My work is pretty cool about work-private life balance, and I think the mentality in many other companies is changing as well. However, there are still many companies who would ask of their employees to put the job first, which I think is definitely wrong.

So Ashley, I don't think you're the only one and sadly, I don't think you're being paranoid. I hope that with more awareness campaigns and different laws, things will change, because yes family is important, but to many people their career is too, and it should definitely be possible to have a fulfilling life on both sides!


message 6: by Benarji (new)

Benarji Anand | 153 comments This is the second time in the week that I've been confused with this Benjari guy. I don't know who he is but i bet that he must be pretty awesome. The name is Benarji.

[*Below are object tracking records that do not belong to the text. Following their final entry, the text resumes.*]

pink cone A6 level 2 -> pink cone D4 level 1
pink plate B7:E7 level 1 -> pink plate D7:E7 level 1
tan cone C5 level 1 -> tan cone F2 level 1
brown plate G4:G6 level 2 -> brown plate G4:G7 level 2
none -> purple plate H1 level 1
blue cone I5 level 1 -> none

The first line is your set of priorities. At the end of day, everybody works for the weekend, which is of course, salary. If you want career advancement, be prepared for more commitments and responsibilities, which makes you have less time for your family. It is about compromising your work-family but not abandoning your role in the family as a mother. Being career oriented doesn't mean that you don't have time for your family anymore. It only means that you will have to be wiser in planning your schedule but of course, if you are just interested in the salary, just do your bare minimum. Everybody gets paid at the end of day, it is about how much you wanna bring home.


message 7: by Ashley (new)

Ashley | 82 comments thank you all for your comments! it's good to know that more companies seem to be focused on providing a work life balance. hopefully that means I've run into the few companies that seem to focus less on this!

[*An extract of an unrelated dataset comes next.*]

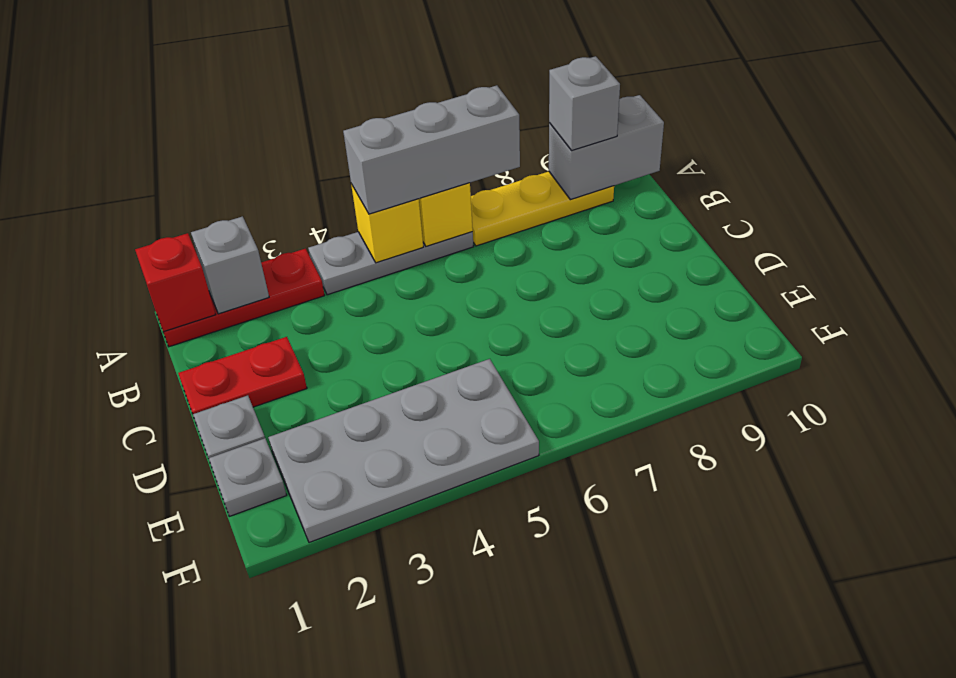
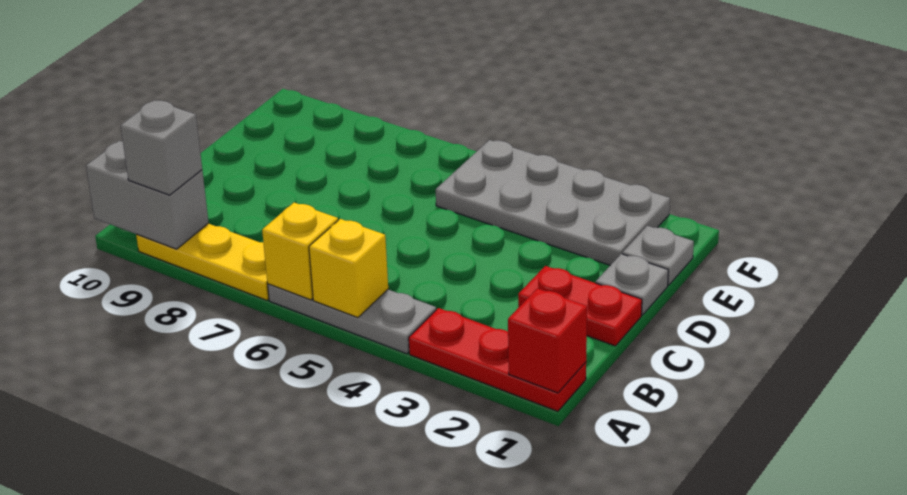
grey brick A2 level 2 -> none
grey brick A5:A7 level 3 -> none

while I am definitely working for a salary...bc isn't that why we all work...I would still like to believe that if I work hard through the week, advancement and enjoying my career is still an option...


message 8: by David (new)

David Larkin | 49 comments For Emma: thanks for the support, but i've found that 'family oriented' and' your family should come first' is about as real as the Navy's 'our people are our most valuable resource!' That only holds true until the aircraft carrier is built, and then it's business as usual, where the 'most valuable resource' enlisted men (sic) are returned to their position of servitude, very nearly slavery. When I made Chief, a Senior Chief told me if I wanted to keep my new pay grade, I would have to 'reassess my priorities', (meaning, put the 'needs of the Navy' ahead of my daughter's welfare.) I put in my retirement papers that day. Needless to say, my evaluations dropped from 4.0 to 3.2, which is the lowest they can be without either a court martial or a serious explanation. Several recommendations for high level jobs in San Diego also 'vanished'. Oh well. I can look at myself in the mirror and say "I did the right thing." David Larkin


message 9: by Ross (new)

Ross | 1444 comments There are some companies that do put family concerns as a priory but they are still not enough.

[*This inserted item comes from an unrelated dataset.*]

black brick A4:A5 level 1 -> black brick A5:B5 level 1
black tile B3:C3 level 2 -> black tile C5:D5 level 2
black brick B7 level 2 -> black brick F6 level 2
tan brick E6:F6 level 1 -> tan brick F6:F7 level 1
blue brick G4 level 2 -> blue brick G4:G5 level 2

Maybe its time to consider forming unions and taking some of the power back. It's what happened last time forces ( social economic) alined like that have now. Then we got working conditions improved, holidays etc. This time we could have equal pay and child care on the agenda.

power to the people :)


message 10: by Devlin (new)

Devlin Maybe its time to consider forming unions and taking some of the power back."

Seconded! Join an existing one or form a new, standing together is powerful.